# DATASET RECORDS:
==*==

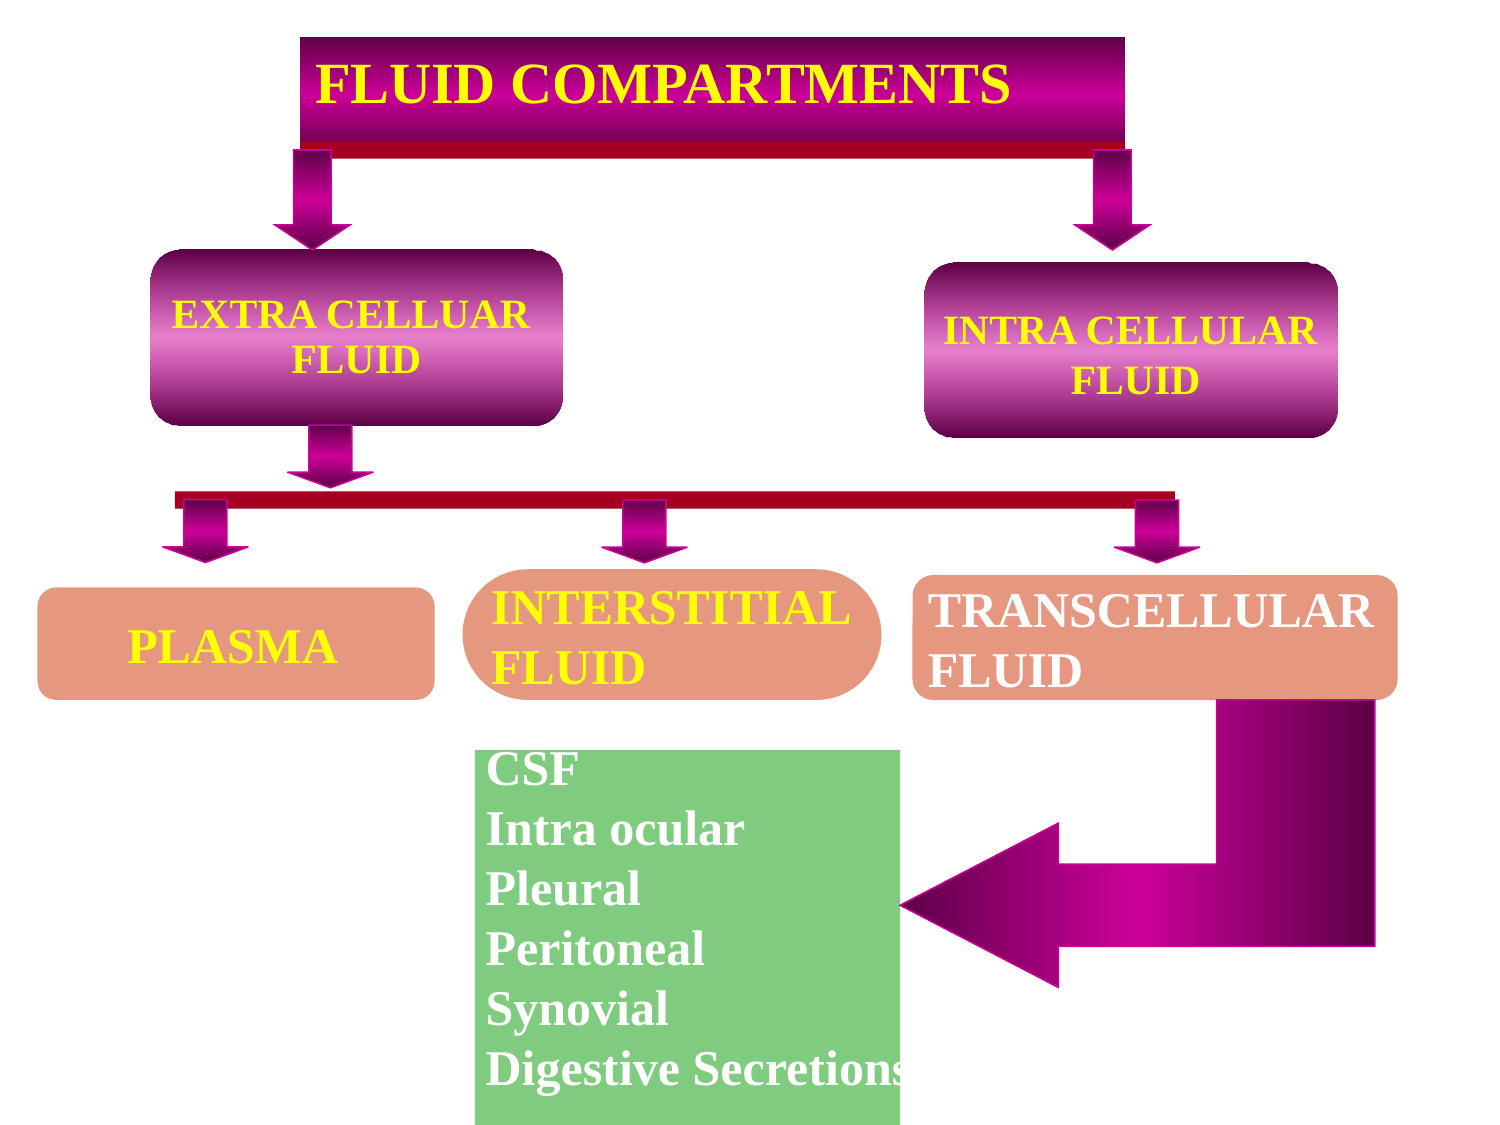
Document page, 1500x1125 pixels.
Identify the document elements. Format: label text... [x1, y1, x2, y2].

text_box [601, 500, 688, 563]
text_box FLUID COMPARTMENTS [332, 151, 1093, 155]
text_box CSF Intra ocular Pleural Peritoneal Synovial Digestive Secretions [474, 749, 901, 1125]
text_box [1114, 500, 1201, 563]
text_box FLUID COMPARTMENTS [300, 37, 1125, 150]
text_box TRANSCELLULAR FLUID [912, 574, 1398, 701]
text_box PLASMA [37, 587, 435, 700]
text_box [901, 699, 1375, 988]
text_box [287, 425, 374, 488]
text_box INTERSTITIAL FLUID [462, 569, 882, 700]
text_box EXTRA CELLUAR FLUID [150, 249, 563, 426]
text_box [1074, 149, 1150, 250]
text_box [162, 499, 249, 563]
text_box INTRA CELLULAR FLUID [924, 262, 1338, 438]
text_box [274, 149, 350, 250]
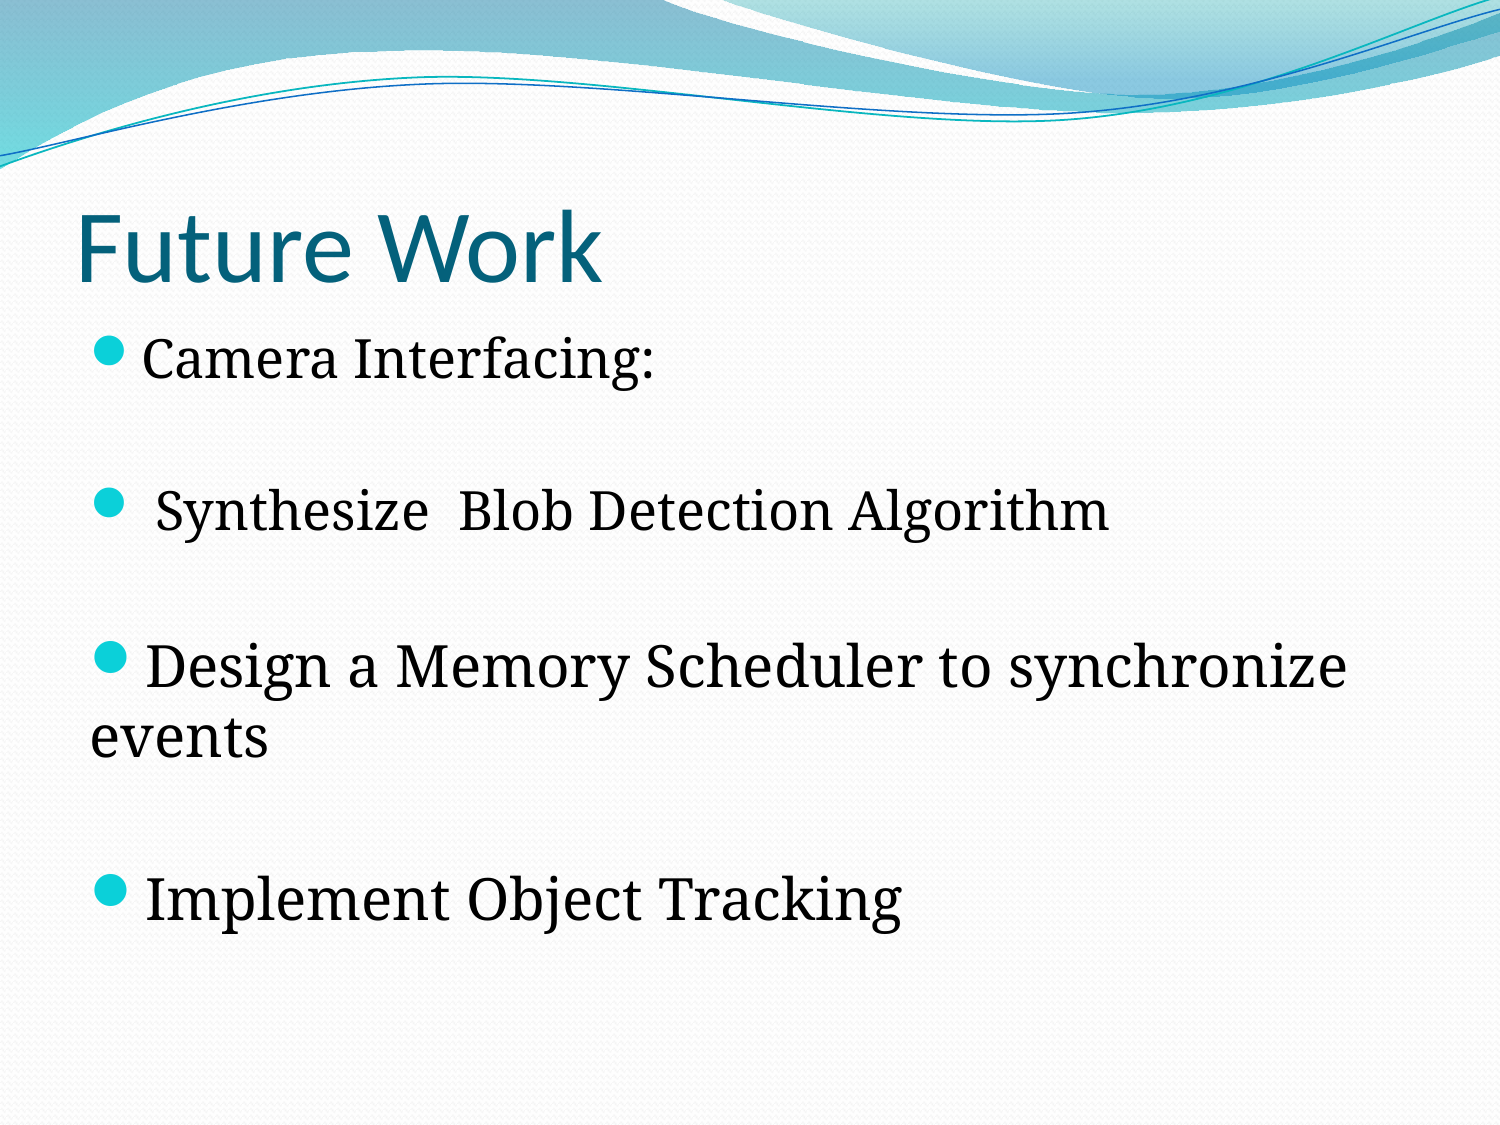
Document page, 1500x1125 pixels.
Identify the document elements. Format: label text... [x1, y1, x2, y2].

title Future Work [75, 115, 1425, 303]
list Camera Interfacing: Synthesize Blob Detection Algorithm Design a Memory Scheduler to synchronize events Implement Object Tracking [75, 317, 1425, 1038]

==*==

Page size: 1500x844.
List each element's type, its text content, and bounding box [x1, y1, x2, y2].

==*==

# ASSIGNED TASK:
What you give back should be exactly the lines of the data above from the line with "Page size: 1500x844." through the line with "List each element's", both of those included, and nothing more.

# YOUR RESPONSE:
Page size: 1500x844.
List each element's type, its text content, and bounding box [x1, y1, x2, y2].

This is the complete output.